Son pocos los poetas que en Chile se han atrevido a escribir sobre el deporte. Pasa algo similar que con los juegos panamericanos u olímpicos: aparece un libro cada dos o cuatro años. De los que han aparecido, se pueden encontrar algunos que rescatan la perspectiva del espectador–hincha, como Elvira Hernández que en Cuaderno de deportes mira, desde la pantalla, la función en vivo de los atletas: «Los cuerpos son observados en cámara lenta / (después en otras cámaras) / Con lupa / En blanco y negro / En colores / Con microscopio / Se les da el visto bueno / Se los tarja / Se les ojea la vida / Que penderá de un hilo».
Por otro lado, encontramos al deportista amateur que vuelca toda su experiencia, casi fanatismo, en la escritura. Su manejo técnico del lenguaje es el de un especialista y su ritmo parece estar tallado a pulso. Es el caso del ex boxeador Juan Carlos Urtaza en sus libros Knock Out y No hay mano:
Finteo esquivo arremeto pie contra pie
mete cross mete rectos al mentón
Nadie espera por mí en el ring–side
el abuelo muerto grita lo que no debo hacer
NO eres el Bombardero de Detroit
ni Alí
eres perico de los palotes
abúlico
todo mal papeado
con unos ojos así de grandes y un corazón
que no le cabe en el pecho
Pero si hay que rastrear, como tarea para la casa, poemas de deportes, sin duda el fútbol se llevaría la mayoría de las menciones. Algunos de los más recientes los escribe Patricio Contreras en Calle Abierta, donde su hablante consigue reproducir la acelerada cadencia y emotividad del relato radial de un partido jugado contra la adversidad, con jugadores aguerridos e hinchas incondicionales. Leemos en su poema «Estadio de Sitio»: «y hay cosas que jamás podrán negociarse / p. ej. Salas deteniendo el balón con el muslo / la habilitación perfecta de un Sierra inspirado / mientras Wembley –la Catedral– espera en silencio / el remate de un monstruo / el orgullo nacional / de un país entero al borde de las lágrimas».

== Datos registrados ==
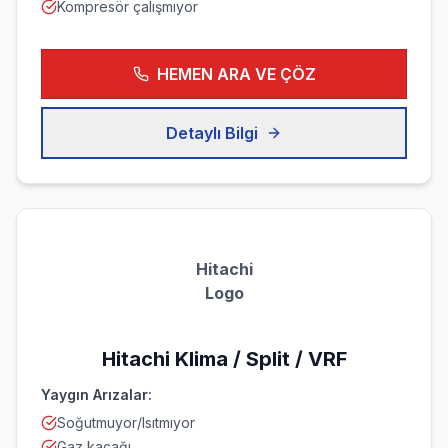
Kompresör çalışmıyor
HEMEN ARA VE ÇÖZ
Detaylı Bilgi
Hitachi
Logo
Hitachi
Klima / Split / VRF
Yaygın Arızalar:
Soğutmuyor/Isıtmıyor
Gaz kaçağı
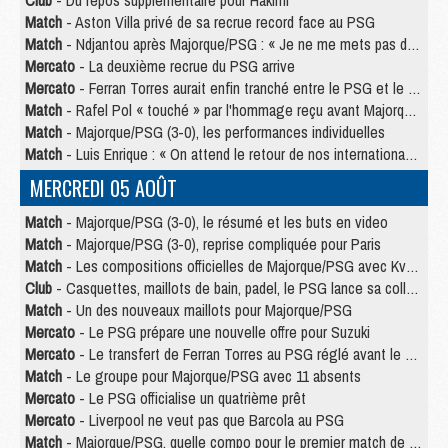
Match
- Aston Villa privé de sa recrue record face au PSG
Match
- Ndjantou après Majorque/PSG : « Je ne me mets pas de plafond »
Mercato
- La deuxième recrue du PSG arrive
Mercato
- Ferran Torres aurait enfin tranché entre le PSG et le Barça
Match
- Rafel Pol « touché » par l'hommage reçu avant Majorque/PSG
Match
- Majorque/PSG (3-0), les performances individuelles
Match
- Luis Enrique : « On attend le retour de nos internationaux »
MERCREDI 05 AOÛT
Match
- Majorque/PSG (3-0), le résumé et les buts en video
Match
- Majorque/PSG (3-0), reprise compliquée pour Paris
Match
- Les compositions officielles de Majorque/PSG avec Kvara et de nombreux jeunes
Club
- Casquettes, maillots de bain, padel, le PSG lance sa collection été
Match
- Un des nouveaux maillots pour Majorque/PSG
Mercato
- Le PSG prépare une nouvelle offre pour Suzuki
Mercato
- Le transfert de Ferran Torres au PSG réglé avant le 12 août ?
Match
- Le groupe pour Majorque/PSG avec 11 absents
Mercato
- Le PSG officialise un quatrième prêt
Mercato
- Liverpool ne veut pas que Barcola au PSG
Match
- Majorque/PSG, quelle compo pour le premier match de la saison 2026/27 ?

...

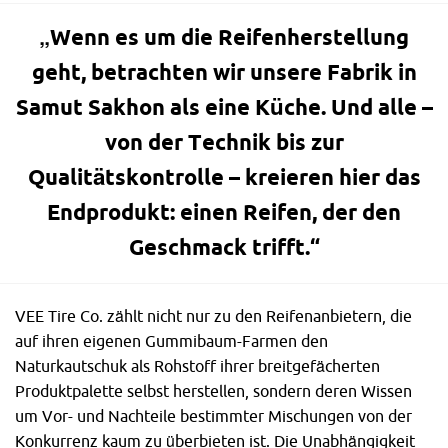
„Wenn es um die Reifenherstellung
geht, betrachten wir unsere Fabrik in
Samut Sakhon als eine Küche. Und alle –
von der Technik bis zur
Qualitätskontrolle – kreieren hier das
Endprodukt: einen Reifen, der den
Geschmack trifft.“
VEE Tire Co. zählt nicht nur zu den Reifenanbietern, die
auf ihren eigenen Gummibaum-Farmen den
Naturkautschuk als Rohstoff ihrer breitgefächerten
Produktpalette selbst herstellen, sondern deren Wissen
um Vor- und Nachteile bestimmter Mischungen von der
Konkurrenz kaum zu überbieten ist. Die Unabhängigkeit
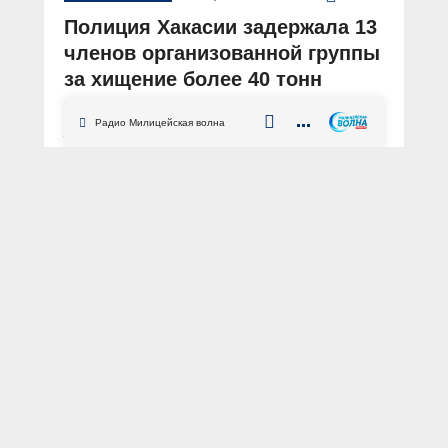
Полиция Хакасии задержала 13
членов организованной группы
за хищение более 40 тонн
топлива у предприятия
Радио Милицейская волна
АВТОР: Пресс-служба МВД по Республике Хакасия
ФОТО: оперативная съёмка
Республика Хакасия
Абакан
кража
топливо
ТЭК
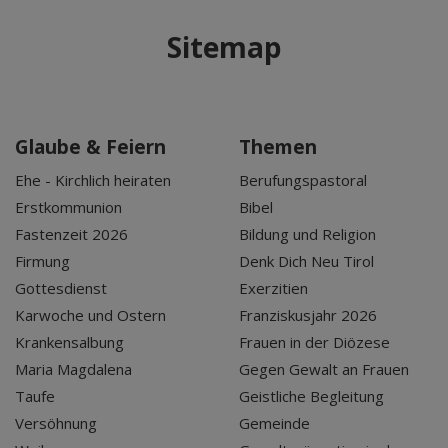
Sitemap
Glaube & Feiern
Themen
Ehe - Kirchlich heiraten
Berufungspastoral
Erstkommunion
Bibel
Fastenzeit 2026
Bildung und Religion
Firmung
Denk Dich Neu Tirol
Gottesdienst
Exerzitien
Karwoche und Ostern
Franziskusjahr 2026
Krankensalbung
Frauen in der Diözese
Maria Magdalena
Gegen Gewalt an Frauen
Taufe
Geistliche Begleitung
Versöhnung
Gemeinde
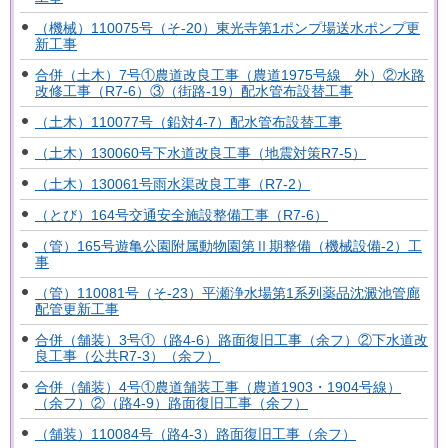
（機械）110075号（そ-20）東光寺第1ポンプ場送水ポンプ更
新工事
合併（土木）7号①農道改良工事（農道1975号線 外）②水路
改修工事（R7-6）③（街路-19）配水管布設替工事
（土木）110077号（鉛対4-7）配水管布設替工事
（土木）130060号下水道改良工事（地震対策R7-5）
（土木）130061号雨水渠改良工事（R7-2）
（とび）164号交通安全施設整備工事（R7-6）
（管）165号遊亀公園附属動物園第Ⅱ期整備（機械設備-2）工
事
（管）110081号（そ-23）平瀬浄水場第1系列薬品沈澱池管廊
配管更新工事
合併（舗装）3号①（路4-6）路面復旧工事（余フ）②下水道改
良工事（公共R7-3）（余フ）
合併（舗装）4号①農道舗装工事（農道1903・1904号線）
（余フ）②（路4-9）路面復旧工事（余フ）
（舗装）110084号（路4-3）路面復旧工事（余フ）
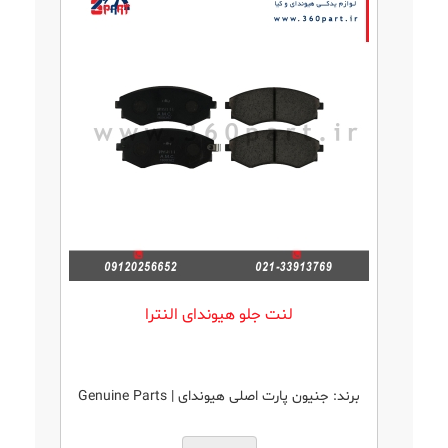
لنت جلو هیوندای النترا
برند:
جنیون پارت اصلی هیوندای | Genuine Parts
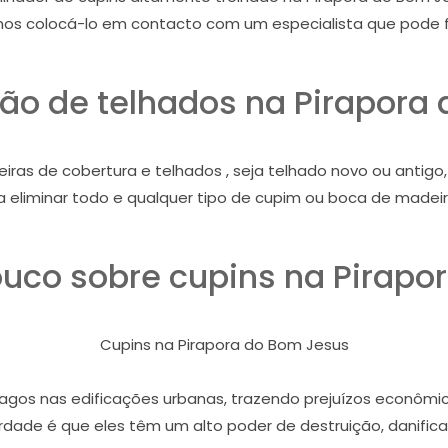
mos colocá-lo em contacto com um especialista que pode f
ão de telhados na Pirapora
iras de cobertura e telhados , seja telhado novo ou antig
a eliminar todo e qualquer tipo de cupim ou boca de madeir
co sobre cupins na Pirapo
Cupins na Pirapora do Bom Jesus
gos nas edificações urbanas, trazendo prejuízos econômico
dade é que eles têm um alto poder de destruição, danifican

== Consigna ==
Enumere todos los títulos de libros que se mencionan en el texto sobre poesía y deporte en Chile.

== Respuesta ==
Cuaderno de deportes, Knock Out, No hay mano y Calle Abierta.